__TASK TO COMPLETE__.
Copy the data from its first line through the line containing "11 h 54 min", replacing "clock" with "watch" and leaving everything else unchanged.

__MATERIAL TO PROCESS__.
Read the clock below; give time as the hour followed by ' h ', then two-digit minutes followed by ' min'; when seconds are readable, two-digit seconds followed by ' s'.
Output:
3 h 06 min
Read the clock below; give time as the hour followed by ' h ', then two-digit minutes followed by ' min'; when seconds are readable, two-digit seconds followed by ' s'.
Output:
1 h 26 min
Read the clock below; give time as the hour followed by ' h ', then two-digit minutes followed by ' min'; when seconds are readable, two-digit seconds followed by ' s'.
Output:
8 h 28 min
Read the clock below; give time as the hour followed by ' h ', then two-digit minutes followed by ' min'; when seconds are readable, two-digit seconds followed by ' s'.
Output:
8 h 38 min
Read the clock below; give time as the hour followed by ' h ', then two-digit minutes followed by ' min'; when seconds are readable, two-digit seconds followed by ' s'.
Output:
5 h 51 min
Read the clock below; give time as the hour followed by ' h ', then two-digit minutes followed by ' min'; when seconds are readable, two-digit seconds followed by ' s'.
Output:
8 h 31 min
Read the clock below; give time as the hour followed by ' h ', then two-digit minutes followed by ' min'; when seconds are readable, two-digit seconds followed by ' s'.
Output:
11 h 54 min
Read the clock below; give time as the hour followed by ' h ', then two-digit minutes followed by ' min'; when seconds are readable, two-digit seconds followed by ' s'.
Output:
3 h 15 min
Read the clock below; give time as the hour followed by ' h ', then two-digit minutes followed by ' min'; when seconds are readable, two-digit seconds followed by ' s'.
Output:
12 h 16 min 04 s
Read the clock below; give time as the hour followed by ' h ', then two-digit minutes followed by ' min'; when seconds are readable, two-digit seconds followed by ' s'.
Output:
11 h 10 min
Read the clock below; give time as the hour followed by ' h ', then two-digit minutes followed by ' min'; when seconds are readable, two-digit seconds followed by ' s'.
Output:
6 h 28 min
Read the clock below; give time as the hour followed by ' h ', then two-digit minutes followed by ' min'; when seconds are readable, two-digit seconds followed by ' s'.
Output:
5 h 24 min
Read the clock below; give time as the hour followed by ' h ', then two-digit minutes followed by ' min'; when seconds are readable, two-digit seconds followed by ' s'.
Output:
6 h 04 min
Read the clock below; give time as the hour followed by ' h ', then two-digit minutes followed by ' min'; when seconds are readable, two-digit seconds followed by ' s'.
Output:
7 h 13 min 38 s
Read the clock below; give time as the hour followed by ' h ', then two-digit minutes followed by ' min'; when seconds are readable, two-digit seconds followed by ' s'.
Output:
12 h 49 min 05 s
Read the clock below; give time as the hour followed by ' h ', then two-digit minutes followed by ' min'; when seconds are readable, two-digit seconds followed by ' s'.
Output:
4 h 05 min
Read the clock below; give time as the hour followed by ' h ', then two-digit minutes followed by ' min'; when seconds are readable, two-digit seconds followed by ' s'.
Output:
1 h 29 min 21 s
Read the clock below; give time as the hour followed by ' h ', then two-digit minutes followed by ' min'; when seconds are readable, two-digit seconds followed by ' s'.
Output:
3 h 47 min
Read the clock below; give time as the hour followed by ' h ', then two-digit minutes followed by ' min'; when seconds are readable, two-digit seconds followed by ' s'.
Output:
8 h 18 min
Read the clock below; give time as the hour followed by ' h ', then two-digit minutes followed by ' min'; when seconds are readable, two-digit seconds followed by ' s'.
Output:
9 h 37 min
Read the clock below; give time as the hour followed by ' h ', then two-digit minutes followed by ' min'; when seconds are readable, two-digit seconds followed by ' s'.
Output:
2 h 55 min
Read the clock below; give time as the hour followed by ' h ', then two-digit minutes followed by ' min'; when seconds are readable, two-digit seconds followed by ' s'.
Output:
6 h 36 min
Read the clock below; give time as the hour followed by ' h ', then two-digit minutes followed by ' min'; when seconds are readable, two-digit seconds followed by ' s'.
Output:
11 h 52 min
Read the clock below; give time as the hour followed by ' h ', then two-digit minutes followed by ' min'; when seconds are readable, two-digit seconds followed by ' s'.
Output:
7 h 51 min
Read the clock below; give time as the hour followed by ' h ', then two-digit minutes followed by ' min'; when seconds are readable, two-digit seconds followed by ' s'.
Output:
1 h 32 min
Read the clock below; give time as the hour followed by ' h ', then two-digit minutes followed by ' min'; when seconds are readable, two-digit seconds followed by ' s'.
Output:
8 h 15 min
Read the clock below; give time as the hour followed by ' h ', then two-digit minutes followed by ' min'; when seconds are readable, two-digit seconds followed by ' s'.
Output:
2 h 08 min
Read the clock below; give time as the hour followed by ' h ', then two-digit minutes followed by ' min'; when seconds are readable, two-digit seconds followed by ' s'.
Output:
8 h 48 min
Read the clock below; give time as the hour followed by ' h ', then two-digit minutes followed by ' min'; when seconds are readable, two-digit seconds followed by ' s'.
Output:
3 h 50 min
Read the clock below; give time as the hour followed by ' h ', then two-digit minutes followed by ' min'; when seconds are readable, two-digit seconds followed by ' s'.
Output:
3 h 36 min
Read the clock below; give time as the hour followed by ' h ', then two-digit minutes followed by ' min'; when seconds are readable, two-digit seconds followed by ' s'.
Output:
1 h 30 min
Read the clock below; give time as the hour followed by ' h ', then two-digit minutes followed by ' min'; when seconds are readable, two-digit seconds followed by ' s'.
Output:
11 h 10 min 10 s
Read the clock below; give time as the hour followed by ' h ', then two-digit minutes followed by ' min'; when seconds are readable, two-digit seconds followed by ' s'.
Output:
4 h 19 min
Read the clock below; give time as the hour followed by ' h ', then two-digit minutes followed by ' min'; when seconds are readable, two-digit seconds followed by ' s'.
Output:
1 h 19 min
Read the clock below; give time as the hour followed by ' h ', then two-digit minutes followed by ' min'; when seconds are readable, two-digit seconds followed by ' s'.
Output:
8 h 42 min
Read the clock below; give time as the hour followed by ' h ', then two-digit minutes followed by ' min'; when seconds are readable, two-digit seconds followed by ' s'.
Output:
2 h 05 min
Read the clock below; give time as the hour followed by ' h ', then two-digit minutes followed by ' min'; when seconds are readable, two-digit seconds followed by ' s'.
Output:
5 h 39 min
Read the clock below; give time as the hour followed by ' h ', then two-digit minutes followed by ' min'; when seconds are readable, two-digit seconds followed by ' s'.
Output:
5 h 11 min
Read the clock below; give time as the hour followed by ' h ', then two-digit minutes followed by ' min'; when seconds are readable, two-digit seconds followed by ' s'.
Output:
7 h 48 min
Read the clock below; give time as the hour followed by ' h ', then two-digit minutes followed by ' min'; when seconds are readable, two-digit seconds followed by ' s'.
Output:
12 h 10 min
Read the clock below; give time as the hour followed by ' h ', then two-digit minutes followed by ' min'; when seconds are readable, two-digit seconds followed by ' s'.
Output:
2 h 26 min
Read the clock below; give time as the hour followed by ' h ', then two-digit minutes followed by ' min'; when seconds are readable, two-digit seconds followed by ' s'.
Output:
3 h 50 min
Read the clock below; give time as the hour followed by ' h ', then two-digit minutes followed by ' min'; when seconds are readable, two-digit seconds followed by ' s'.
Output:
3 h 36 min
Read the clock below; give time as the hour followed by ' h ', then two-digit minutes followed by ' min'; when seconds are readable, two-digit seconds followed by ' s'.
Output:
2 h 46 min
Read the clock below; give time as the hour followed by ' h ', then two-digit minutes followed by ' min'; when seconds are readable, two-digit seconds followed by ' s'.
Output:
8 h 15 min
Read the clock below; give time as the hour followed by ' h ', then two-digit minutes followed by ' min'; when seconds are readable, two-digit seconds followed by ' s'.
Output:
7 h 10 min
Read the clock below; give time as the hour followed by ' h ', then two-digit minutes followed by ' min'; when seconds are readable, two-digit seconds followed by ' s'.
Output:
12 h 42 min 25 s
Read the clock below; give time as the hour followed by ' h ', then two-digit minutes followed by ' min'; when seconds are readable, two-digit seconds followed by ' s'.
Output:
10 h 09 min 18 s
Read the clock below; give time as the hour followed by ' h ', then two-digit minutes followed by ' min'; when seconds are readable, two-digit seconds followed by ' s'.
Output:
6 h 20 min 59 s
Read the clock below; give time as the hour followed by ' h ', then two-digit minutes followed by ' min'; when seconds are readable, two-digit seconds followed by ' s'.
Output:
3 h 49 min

__EXPECTED ANSWER__.
Read the watch below; give time as the hour followed by ' h ', then two-digit minutes followed by ' min'; when seconds are readable, two-digit seconds followed by ' s'.
Output:
3 h 06 min
Read the watch below; give time as the hour followed by ' h ', then two-digit minutes followed by ' min'; when seconds are readable, two-digit seconds followed by ' s'.
Output:
1 h 26 min
Read the watch below; give time as the hour followed by ' h ', then two-digit minutes followed by ' min'; when seconds are readable, two-digit seconds followed by ' s'.
Output:
8 h 28 min
Read the watch below; give time as the hour followed by ' h ', then two-digit minutes followed by ' min'; when seconds are readable, two-digit seconds followed by ' s'.
Output:
8 h 38 min
Read the watch below; give time as the hour followed by ' h ', then two-digit minutes followed by ' min'; when seconds are readable, two-digit seconds followed by ' s'.
Output:
5 h 51 min
Read the watch below; give time as the hour followed by ' h ', then two-digit minutes followed by ' min'; when seconds are readable, two-digit seconds followed by ' s'.
Output:
8 h 31 min
Read the watch below; give time as the hour followed by ' h ', then two-digit minutes followed by ' min'; when seconds are readable, two-digit seconds followed by ' s'.
Output:
11 h 54 min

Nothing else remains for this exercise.